In Rhode Island, if you’re seeking to relocate to another State with your minor child or children, here are some of the factors the Court considers:

(1) The nature, quality, extent of involvement, and duration of the child’s relationship with the parent proposing to relocate and with the non-relocating parent.

(2) The reasonable likelihood that the relocation will enhance the general quality of life for both the child and the parent seeking the relocation, including, but not limited to, economic and emotional benefits, and educational opportunities.

(3) The probable impact that the relocation will have on the child’s physical, educational, and emotional development. Any special needs of the child should also be taken into account in considering this factor.

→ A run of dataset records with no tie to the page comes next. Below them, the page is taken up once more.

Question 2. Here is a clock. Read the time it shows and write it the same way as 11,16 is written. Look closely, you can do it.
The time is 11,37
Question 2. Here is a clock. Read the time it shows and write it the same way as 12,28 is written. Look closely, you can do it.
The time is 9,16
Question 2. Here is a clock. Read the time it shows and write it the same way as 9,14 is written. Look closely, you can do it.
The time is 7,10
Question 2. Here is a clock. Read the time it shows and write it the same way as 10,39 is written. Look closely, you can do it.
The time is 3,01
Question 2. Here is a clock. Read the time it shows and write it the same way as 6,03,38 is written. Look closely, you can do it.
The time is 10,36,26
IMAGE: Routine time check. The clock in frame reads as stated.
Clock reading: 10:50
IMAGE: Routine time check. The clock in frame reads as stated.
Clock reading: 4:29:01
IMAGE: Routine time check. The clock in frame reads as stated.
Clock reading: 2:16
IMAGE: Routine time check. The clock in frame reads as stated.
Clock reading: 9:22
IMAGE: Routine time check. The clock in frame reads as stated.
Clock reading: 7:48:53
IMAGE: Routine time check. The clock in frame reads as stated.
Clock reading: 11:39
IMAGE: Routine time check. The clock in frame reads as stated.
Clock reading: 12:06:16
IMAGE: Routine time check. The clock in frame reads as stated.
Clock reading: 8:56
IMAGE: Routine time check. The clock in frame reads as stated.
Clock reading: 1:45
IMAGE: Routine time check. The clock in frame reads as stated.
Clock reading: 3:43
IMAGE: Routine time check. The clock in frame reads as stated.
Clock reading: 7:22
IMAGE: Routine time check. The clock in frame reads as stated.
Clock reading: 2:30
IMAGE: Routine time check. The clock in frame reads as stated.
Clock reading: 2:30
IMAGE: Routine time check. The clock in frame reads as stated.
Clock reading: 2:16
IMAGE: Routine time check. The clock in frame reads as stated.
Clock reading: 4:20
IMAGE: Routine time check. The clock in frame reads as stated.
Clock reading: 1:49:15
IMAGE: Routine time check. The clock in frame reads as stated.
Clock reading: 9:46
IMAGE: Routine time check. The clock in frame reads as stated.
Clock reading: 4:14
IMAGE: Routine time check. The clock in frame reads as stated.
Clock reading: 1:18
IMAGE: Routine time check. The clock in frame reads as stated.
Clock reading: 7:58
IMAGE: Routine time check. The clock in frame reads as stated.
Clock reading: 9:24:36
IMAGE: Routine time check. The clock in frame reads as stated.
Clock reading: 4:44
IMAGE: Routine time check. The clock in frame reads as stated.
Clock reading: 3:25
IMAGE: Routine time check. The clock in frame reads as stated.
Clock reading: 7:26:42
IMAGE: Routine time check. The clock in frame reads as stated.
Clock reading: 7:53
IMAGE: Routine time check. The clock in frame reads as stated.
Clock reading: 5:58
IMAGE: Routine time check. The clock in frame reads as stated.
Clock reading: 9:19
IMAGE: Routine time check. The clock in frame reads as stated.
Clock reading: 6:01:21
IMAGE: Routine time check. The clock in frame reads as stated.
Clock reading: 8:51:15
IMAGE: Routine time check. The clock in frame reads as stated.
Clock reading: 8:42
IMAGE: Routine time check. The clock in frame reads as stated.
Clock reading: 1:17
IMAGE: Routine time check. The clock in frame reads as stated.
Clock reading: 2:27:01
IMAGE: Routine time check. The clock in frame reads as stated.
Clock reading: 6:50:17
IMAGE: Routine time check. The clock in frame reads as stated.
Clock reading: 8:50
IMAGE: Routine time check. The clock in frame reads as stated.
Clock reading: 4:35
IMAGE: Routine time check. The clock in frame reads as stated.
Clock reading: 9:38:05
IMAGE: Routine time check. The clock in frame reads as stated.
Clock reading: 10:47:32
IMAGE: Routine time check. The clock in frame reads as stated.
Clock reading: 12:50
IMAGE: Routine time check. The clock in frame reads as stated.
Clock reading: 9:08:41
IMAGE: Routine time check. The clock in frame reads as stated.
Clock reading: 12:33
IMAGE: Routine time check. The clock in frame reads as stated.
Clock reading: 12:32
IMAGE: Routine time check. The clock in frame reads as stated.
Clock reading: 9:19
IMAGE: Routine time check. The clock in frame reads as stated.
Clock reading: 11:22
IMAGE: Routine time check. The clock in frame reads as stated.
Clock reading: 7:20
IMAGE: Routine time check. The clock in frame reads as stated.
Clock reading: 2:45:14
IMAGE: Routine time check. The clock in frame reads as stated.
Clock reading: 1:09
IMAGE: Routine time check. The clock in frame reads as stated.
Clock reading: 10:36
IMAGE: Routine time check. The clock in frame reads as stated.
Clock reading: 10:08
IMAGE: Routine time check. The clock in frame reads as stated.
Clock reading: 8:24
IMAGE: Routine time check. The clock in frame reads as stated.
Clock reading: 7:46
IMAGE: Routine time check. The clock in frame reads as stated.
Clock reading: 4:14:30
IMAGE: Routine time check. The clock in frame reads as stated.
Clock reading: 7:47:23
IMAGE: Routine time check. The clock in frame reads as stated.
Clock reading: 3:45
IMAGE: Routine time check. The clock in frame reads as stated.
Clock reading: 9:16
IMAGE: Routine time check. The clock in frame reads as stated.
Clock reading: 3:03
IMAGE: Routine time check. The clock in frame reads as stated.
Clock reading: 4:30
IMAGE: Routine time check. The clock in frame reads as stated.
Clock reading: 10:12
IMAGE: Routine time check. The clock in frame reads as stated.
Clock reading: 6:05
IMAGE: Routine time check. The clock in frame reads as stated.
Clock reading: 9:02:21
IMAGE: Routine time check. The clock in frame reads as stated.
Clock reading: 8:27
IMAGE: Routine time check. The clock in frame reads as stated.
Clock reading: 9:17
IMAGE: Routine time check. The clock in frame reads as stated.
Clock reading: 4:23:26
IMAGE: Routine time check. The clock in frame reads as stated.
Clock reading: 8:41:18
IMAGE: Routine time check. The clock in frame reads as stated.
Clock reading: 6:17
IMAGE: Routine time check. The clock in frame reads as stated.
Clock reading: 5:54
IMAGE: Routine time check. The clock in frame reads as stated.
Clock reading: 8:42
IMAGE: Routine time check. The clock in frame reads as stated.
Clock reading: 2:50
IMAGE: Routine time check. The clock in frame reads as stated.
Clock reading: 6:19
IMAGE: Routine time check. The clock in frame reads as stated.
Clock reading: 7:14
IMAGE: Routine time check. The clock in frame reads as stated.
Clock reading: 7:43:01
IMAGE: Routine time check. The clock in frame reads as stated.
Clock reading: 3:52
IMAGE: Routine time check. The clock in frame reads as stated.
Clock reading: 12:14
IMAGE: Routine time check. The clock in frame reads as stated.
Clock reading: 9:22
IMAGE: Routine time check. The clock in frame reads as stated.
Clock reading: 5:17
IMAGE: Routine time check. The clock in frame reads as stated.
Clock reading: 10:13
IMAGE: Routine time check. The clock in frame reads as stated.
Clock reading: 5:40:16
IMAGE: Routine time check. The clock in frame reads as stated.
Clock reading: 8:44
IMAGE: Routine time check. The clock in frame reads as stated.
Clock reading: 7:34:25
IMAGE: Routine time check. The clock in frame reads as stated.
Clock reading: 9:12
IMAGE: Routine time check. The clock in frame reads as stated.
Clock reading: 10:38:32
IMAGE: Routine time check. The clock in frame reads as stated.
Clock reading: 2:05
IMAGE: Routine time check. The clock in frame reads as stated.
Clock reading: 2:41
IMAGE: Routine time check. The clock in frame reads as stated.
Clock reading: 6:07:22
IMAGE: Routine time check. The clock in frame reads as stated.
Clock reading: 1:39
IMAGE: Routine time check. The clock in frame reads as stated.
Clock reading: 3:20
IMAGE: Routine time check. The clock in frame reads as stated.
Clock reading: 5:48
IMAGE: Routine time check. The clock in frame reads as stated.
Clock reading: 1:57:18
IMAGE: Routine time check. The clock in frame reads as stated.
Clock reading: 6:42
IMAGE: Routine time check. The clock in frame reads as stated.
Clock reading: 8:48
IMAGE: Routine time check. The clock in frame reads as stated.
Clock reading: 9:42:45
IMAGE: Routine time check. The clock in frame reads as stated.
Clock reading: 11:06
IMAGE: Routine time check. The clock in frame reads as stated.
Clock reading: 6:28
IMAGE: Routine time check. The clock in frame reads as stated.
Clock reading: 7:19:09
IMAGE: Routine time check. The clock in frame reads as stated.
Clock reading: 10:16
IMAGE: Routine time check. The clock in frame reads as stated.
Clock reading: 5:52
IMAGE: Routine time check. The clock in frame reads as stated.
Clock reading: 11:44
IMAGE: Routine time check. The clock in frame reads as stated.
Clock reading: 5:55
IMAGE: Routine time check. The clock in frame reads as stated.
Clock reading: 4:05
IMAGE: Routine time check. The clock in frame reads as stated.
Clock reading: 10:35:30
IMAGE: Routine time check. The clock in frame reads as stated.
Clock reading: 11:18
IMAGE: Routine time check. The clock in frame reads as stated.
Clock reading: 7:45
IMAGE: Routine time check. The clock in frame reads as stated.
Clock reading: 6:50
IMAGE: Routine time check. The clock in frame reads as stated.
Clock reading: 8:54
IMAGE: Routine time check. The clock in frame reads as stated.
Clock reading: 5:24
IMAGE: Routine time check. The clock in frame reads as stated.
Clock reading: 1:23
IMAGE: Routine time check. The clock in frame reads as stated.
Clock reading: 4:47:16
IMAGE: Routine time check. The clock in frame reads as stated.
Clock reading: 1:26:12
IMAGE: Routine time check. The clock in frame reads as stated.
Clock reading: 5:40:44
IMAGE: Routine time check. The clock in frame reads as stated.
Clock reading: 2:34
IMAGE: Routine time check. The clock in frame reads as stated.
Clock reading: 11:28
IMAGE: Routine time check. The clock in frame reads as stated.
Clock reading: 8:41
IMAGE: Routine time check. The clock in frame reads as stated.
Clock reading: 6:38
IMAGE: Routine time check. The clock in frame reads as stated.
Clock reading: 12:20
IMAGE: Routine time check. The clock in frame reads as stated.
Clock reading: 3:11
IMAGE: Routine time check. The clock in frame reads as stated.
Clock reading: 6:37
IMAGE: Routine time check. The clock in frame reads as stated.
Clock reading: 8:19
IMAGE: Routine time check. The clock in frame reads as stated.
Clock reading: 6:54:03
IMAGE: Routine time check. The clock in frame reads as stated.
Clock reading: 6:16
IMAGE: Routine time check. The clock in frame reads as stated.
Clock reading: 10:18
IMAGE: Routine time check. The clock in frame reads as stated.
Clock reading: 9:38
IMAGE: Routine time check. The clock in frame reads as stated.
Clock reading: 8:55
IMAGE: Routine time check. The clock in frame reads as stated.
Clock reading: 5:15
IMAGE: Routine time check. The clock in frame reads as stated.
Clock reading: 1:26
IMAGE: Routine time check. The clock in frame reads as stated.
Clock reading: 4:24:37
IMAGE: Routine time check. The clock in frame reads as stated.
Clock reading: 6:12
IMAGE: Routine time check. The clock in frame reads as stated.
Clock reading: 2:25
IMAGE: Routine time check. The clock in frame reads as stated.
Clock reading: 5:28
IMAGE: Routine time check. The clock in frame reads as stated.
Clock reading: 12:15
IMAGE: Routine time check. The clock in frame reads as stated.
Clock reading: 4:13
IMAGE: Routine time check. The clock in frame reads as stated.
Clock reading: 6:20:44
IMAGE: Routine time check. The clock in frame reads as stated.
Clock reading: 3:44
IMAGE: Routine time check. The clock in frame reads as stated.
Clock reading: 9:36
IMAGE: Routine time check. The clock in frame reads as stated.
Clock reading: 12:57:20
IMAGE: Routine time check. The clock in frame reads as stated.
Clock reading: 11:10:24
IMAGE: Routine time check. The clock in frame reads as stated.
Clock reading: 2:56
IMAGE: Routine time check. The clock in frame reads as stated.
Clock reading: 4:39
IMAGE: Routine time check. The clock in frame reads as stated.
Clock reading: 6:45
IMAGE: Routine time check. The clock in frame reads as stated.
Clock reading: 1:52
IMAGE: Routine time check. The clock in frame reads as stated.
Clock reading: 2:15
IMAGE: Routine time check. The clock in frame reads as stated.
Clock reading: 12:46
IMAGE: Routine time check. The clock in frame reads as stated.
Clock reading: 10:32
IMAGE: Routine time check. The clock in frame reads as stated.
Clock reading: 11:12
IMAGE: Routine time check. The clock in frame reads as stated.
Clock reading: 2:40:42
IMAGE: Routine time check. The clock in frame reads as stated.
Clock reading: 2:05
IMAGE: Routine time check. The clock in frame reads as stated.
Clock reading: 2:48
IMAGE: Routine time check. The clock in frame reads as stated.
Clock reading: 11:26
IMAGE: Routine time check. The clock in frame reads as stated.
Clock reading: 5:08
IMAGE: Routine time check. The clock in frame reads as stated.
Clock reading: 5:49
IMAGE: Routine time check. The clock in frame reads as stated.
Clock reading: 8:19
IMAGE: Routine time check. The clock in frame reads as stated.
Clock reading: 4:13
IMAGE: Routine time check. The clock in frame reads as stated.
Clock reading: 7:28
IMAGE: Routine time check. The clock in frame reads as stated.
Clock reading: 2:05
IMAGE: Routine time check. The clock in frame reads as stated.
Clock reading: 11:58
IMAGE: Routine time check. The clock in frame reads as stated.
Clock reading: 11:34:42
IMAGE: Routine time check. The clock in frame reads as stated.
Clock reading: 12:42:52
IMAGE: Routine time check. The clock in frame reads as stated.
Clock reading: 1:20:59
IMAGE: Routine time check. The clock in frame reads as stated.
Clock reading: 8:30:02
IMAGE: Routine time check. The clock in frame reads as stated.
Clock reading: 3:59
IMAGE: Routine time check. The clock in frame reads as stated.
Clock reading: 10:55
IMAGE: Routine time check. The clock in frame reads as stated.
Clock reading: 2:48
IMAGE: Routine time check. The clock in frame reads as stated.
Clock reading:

(4) The feasibility of preserving the relationship between the non-relocating parent and child through suitable visitation arrangements, considering the logistics and financial circumstances of the parties.

(5) The existence of extended family or other support systems available to the child in both locations.

(6) Each parent’s reasons for seeking or opposing the relocation.

(7) In cases of international relocation, the question of whether the country to which the child is to be relocated is a signatory to the Hague Convention on the Civil Aspects of International Child Abduction will be an important consideration.

(8) To the extent that they may be relevant to a relocation inquiry, the Pettinato factors also will be significant.

The Pettintao v, Pettinato factors referenced in item (8), are as follows:

(1) The wishes of the child’s parent or parents regarding the child’s custody.
(2) The reasonable preference of the child, if the court deems the child to be of sufficient intelligence, understanding, and experience to express a preference.
(3) The interaction and interrelationship of the child with the child’s parent or parents, the child’s siblings, and any other person who may significantly affect the child’s best interest.
(4) The child’s adjustment to the child’s home, school, and community.
(5) The mental and physical health of all individuals involved.
(6) The stability of the child’s home environment.
(7) The moral fitness of the child’s parents.
(8) The willingness and ability of each parent to facilitate a close and continuous parent-child relationship between the child and the other parent.